Your goal
Once you have checked each line below, report only the number of lines that contain the word "naszej".

Supplied entries

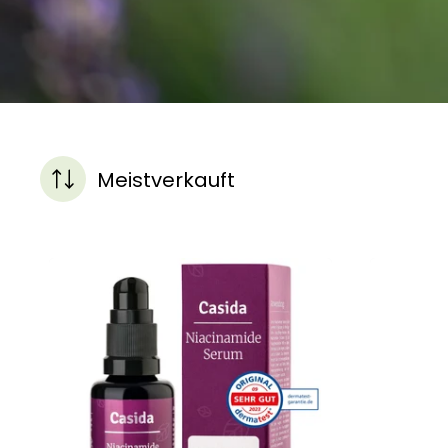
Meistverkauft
---
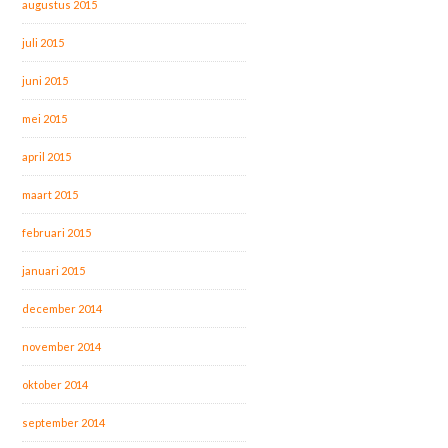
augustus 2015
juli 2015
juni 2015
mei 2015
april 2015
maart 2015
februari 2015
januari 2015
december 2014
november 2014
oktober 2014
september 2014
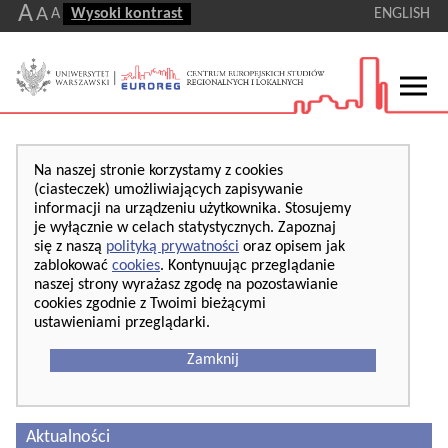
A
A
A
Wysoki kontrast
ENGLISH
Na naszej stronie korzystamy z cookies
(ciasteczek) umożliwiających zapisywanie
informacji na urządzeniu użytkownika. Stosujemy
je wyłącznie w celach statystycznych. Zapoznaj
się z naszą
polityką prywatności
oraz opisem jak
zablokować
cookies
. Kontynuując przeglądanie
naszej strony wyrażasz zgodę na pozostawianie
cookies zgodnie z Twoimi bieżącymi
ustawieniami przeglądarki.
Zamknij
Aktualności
==
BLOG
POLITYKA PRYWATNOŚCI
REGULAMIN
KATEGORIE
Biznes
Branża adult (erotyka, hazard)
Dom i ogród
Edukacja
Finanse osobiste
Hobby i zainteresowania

Solution for this exercise
2